Tsonga's sting hurting opponents
Sunday, 20 January, 2008
By Andrew Wu
He may not yet float like a butterfly but French sensation Jo-Wilfried Tsonga's sting has already seen the demise of two top-10 players at this year's Australian Open.
Tsonga still has a long way to go to become tennis' version of the great Muhammad Ali, with whom the Frenchman bears an uncanny resemblance, but he is fast emerging as the fairytale story of this year's tournament.
Just as Marcos Baghdatis and Fernando Gonzalez, finalists in 2006 and 2007 respectively, won the hearts and minds of the Melbourne fans with their breathtaking play and exuberant personality, Tsonga is doing likewise in 2008.
And he was also appreciative of the support from the Melbourne crowd.

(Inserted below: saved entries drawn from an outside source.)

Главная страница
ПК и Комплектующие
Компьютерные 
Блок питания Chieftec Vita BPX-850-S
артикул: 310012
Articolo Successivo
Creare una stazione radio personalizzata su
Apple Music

"I try to take some strength, because it's just unbelievable to be there. And a lot of people would like to be there. And me, I'm there," he said.
"I can play with the public. I can make a lot of show. And that's just cool. I'm very happy to be on the court."

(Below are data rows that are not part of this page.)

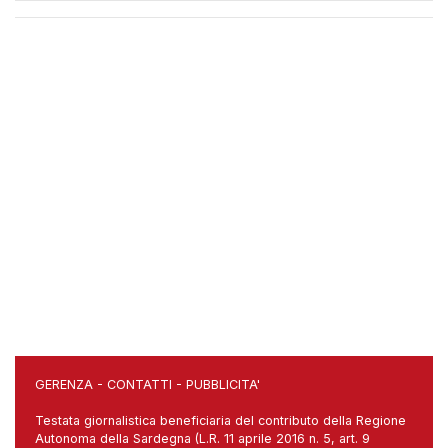
GERENZA
-
CONTATTI
-
PUBBLICITA'
Testata giornalistica beneficiaria del contributo della Regione
Autonoma della Sardegna (L.R. 11 aprile 2016 n. 5, art. 9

The 22-year-old, whose career has been plagued by shoulder and back injuries, advanced to his first grand slam quarter-final when he defeated world No.8 Richard Gasquet 6-2 6-7 (5-7) 7-6 (8-6) 6-3.
Not only does Tsonga possess a forehand to die for, he is refreshingly honest.
When asked at his post-match press conference what went through his mind after he lost the second set in a tie-breaker moments after failing to win it on his serve, Tsonga said in his broken English: "Oh shit, shit, what's wrong with me?"
"OK, stay on the court. OK, he played the second set like me, and maybe he's going to be tired, also. So we are equal and let's go for the third set."
It is that sort of fearless attitude which has helped Tsonga, who stole a set from eventual semi-finalist Andy Roddick in the first round of last year's tournament, slash his ranking from 345 at the end of 2005 to his current career-best of 38.
And it also helped him overcome the nerves which some developing players have when pitted against their country's No.1 ranked player.
"Was it more difficult? It's difficult to play a friend, and you have to separate everything," he explained.
"OK, we are friends but when we are on the court, it's different, and I need to do my best to beat him. And that's the difficulty."
Should Tsonga overcome Russian No.14 seed Mikhail Youzhny in the quarters then a potential date with world No.2 Rafael Nadal awaits him.
Beat him and the man who looks like Ali could be facing the Ali of tennis, Roger Federer.